▸ **Requirement 1**
According to the diff, which new file is added to the EXTRA_DIST list in certs/include.am?
▸ **Requirement 2**
Print the stretch of the diff from "tests/api.c" through "static void test_wolfSSL_PKCS8(void)".

▸ **Page text**
Add test for ECC private key with PKCS 8 encoding (no crypt) and `-----BEGIN EC PRIVATE KEY-----` header.

certs/ecc-privkeyPkcs8.pem

@@ -0,0 +1,4 @@
+-----BEGIN EC PRIVATE KEY-----
+MEECAQAwEwYHKoZIzj0CAQYIKoZIzj0DAQcEJzAlAgEBBCBFtmkCc5xshaE4W3Lo
+6MesxAONUzUE+mwo3DSN4agJjA==
+-----END EC PRIVATE KEY-----

certs/include.am

@@ -12,6 +12,7 @@ EXTRA_DIST += \
 	     certs/client-relative-uri.pem \
 	     certs/ecc-key.pem \
 	     certs/ecc-privkey.pem \
+	     certs/ecc-privkeyPkcs8.pem \
 	     certs/ecc-keyPkcs8Enc.pem \
 	     certs/ecc-key-comp.pem \
 	     certs/ecc-keyPkcs8.pem \

tests/api.c

@@ -3529,24 +3529,33 @@ static WC_INLINE int PKCS8TestCallBack(char* passwd, int sz, int rw, void* userd
 }
 #endif
 
+
 /* Testing functions dealing with PKCS8 */
 static void test_wolfSSL_PKCS8(void)
 {
-#if (defined(OPENSSL_EXTRA) || defined(OPENSSL_EXTRA_X509_SMALL)) && \
-        !defined(NO_DES3) && !defined(NO_FILESYSTEM) && \
-        !defined(NO_ASN) && !defined(NO_PWDBASED) && !defined(NO_RSA) && \
-        defined(WOLFSSL_ENCRYPTED_KEYS)

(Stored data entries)
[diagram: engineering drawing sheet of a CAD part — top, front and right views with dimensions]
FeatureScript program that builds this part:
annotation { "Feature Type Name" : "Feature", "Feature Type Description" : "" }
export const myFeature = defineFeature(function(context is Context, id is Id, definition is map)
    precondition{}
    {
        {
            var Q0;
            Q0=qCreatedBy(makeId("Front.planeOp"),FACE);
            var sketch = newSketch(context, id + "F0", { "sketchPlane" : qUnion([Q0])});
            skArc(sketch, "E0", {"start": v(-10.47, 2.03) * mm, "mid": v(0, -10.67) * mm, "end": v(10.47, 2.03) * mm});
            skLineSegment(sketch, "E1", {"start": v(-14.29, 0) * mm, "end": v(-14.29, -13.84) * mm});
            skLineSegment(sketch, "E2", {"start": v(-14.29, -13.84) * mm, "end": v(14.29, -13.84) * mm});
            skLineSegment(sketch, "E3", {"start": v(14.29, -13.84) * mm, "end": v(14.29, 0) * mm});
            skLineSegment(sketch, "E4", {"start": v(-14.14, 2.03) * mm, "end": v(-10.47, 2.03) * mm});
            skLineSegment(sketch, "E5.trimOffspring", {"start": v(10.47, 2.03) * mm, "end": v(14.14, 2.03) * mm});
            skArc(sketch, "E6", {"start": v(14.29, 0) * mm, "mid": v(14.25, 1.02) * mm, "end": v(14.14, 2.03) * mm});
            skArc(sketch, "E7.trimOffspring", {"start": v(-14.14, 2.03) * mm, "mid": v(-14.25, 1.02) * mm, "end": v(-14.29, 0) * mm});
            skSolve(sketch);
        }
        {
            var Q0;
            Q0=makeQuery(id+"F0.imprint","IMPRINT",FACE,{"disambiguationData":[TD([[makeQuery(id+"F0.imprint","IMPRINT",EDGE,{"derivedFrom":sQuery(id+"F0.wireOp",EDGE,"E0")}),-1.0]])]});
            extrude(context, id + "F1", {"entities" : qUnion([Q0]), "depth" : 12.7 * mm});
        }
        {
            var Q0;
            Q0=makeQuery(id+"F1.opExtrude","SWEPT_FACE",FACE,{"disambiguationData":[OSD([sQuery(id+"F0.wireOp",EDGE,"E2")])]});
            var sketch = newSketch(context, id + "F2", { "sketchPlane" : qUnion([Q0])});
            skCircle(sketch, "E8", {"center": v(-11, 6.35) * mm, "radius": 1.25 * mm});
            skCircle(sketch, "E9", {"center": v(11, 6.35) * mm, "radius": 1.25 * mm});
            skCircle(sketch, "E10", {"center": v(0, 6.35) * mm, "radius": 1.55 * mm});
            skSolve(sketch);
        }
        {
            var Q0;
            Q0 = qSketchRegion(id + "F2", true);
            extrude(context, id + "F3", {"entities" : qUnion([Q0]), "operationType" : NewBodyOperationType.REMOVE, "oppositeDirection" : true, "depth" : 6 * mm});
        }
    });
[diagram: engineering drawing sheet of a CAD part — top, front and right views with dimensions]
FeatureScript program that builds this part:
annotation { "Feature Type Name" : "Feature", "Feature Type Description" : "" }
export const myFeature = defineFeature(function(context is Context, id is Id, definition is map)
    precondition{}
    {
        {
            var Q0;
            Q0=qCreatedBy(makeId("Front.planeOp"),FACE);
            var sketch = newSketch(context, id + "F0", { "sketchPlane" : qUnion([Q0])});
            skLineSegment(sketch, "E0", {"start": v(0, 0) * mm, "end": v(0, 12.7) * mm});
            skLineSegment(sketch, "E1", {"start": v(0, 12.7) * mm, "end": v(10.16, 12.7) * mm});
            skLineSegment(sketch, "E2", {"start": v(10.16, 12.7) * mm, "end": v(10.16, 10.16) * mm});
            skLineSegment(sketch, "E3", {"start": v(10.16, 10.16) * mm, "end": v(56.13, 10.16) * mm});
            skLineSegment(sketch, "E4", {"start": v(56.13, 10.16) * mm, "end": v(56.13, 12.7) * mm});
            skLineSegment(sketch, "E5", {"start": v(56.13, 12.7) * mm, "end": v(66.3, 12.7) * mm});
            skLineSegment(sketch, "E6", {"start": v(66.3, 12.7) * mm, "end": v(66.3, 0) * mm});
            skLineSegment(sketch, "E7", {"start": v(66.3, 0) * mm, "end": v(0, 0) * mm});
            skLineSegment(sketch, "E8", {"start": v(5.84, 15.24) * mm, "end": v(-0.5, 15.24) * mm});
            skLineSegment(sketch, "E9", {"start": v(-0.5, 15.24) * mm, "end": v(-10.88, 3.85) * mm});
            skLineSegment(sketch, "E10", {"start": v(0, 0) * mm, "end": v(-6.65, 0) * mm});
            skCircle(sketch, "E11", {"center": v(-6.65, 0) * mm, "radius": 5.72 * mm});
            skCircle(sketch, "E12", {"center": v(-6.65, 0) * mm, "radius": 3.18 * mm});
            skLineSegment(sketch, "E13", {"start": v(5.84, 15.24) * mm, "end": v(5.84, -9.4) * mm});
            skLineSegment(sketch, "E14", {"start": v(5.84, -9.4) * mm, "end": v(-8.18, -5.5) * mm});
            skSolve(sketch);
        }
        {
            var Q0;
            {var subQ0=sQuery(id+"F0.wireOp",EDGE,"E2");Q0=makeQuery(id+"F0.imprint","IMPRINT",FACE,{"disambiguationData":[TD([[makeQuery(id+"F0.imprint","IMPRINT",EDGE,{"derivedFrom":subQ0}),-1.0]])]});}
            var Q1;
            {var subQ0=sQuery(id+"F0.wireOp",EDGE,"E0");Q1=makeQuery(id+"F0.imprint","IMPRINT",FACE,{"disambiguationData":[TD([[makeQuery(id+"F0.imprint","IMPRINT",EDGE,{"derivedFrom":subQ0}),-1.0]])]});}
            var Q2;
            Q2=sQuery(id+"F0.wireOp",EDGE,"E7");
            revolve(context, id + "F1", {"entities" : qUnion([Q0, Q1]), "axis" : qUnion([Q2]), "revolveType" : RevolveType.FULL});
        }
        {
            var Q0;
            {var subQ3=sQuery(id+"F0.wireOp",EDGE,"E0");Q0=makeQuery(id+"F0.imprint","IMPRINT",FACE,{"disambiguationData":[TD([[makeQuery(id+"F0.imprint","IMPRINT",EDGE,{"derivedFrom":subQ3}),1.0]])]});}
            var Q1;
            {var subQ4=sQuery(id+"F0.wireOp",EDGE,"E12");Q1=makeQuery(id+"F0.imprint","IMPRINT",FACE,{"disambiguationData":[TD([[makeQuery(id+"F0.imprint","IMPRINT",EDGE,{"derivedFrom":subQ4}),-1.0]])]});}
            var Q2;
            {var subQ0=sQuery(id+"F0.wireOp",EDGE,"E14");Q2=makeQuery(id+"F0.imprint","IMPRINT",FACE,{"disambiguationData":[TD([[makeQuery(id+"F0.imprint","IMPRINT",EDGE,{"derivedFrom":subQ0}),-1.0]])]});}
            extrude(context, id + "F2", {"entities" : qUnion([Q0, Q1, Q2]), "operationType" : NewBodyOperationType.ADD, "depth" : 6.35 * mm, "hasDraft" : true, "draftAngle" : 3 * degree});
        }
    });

▸ **Output 1**
certs/ecc-privkeyPkcs8.pem

▸ **Output 2**
tests/api.c

@@ -3529,24 +3529,33 @@ static WC_INLINE int PKCS8TestCallBack(char* passwd, int sz, int rw, void* userd
 }
 #endif
 
+
 /* Testing functions dealing with PKCS8 */
 static void test_wolfSSL_PKCS8(void)